(Saved entries)
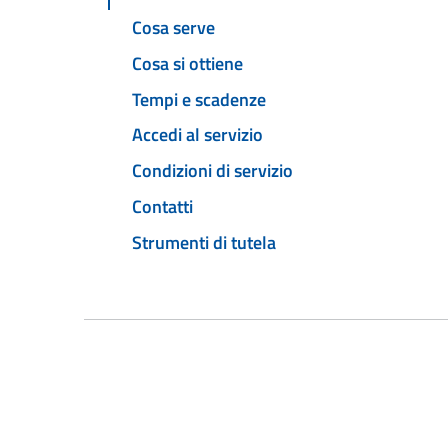
Cosa serve
Cosa si ottiene
Tempi e scadenze
Accedi al servizio
Condizioni di servizio
Contatti
Strumenti di tutela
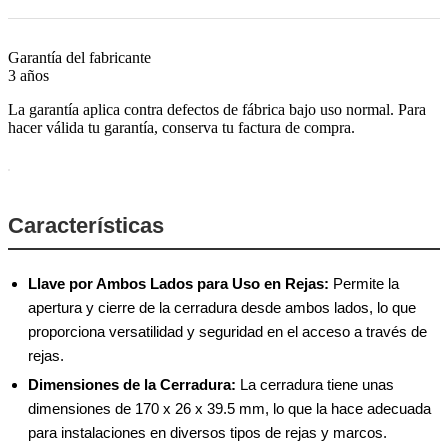
Garantía del fabricante
3 años
La garantía aplica contra defectos de fábrica bajo uso normal. Para
hacer válida tu garantía, conserva tu factura de compra.
Características
Llave por Ambos Lados para Uso en Rejas:
Permite la
apertura y cierre de la cerradura desde ambos lados, lo que
proporciona versatilidad y seguridad en el acceso a través de
rejas.
Dimensiones de la Cerradura:
La cerradura tiene unas
dimensiones de 170 x 26 x 39.5 mm, lo que la hace adecuada
para instalaciones en diversos tipos de rejas y marcos.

## TRY IT
Without the pictures, retype all of the data above exactly.

## TASK SOLUTION
Cosa serve
Cosa si ottiene
Tempi e scadenze
Accedi al servizio
Condizioni di servizio
Contatti
Strumenti di tutela
Garantía del fabricante
3 años
La garantía aplica contra defectos de fábrica bajo uso normal. Para
hacer válida tu garantía, conserva tu factura de compra.
Características
Llave por Ambos Lados para Uso en Rejas:
Permite la
apertura y cierre de la cerradura desde ambos lados, lo que
proporciona versatilidad y seguridad en el acceso a través de
rejas.
Dimensiones de la Cerradura:
La cerradura tiene unas
dimensiones de 170 x 26 x 39.5 mm, lo que la hace adecuada
para instalaciones en diversos tipos de rejas y marcos.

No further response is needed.